I've written about our choice to resuscitate and the difficult decision that can be, so you can probably guess my response. I thought, "Wow, she makes the temporary seem so grim."
She sees only the smallest part of a portrait. She needs to re-frame the image and see a larger picture. Does she not remember that this is life we are talking about? Potential for life -- good, full life?
Yes, parents must know that there may be disabilities. Yes, we SHOULD be well-informed. But this article is so horrific. It forgets about the hope each day of life brings.

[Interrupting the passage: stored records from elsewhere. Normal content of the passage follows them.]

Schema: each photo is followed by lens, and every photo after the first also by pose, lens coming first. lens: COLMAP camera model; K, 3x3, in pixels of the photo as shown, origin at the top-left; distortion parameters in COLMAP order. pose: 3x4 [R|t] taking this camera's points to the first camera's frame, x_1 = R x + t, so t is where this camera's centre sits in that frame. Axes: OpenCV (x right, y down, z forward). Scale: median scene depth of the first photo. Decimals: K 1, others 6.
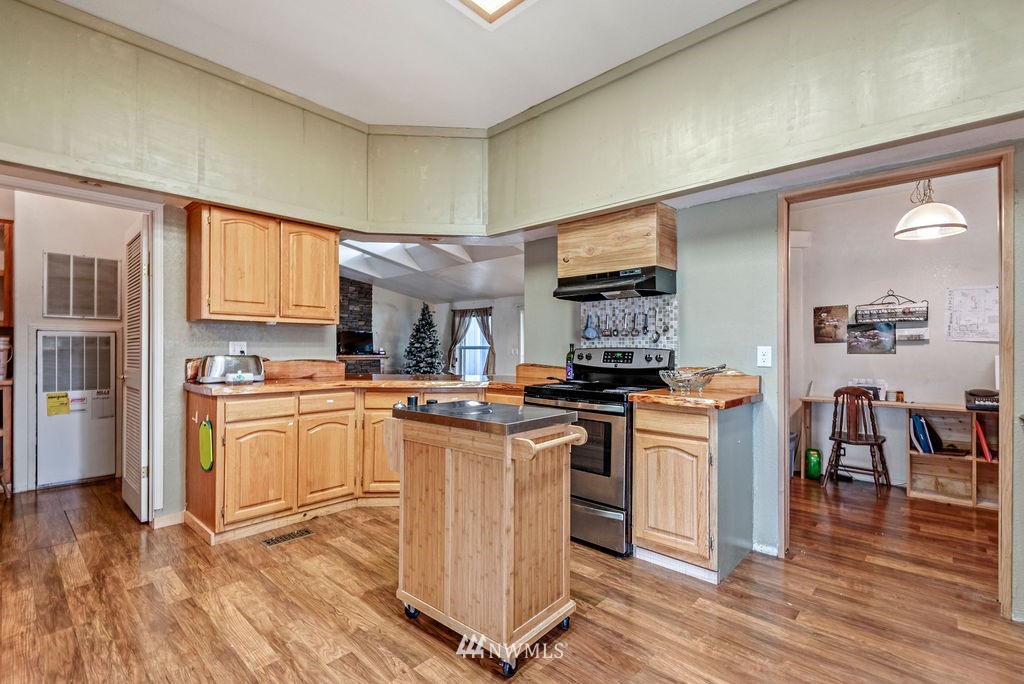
lens RADIAL K [[465.5, 0, 506.8], [0, 465.5, 346.4], [0, 0, 1]] dist [-0.003296, -0.001372]
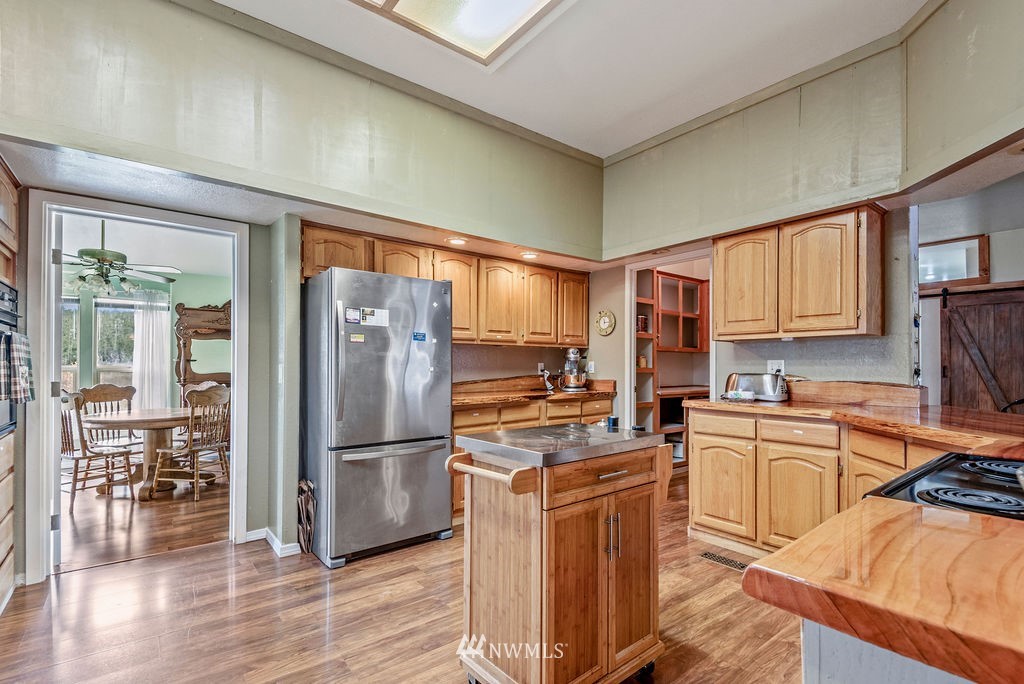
lens RADIAL K [[465.5, 0, 497.2], [0, 465.5, 361.7], [0, 0, 1]] dist [-0.003296, -0.001372]
pose [[-0.166172, -0.010636, -0.986039, 0.520416], [0.002238, 0.999935, -0.011163, 0.003523], [0.986094, -0.004062, -0.166138, 0.633169]]
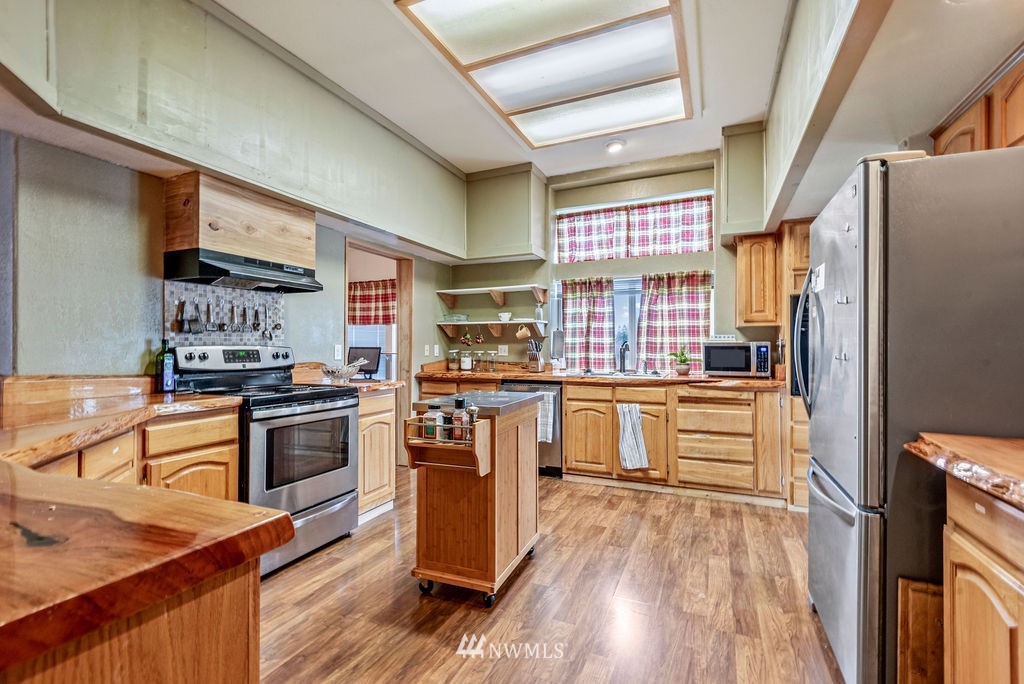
lens RADIAL K [[465.5, 0, 513.4], [0, 465.5, 345.8], [0, 0, 1]] dist [-0.003296, -0.001372]
pose [[-0.347349, -0.001024, 0.937735, -0.761634], [-0.007506, 0.999970, -0.001688, 0.001713], [-0.937706, -0.007625, -0.347347, 0.836873]]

It almost makes it sound like parents aren't ready and would make a different decision if they really understood.
We weren't ready. No. Who could be? But we were well informed. Now, a year later, we would not have changed our minds with any more information. You'll see, if you keep reading or if you know us, it wasn't a walk in a park of a year, either.
J won't remember his pricks or the pain he went through. How much do you remember of your first three to five months of life? J's dad was a preemie, too (for unrelated reasons) and has some similar scars. He doesn't remember getting any of them. He carried his prematurity through his early childhood (and in some ways into adulthood), but he still enjoyed being a kid. He's a doctor now. Dependent on a med or two as a yes, but he's had a really good life.
|The PT told mommy I had to experience different textures.|
I'm like a scientist, figuring out the world.
She forgets that in this article, that the pain is temporary. The disabilities, if they come, may continue for years or a life time, but the pain doesn't usually last. She forgets or doesn't know that the disabled among us are not without great worth.
If all goes well some day that micro preemie will be a four year old, sitting in the sun on a beach, enjoying the breeze. He might even be doing so with eyes that see and feet that run and arms that swim. But even if not, he'll be alive, and the same breeze that floats across my brow will hit his. And he may giggle. And the fight - it is hard, yes. She describes me and my son perfectly. Brain bleeds (only one, and small), bowel perforation, yep, post traumatic stress, yes. All of that. But the fight - the fight is worth it.
We think this, and we're only 7.5 months out of the NICU. Scars fade. Hope remains.
Thanks, docs, for giving the choice to us.
|Chil'axing, with arms flying like only preemies can!|
I love having my arms out to the side.
Mr. Jason, the physical therapist, says it's a preemie thing.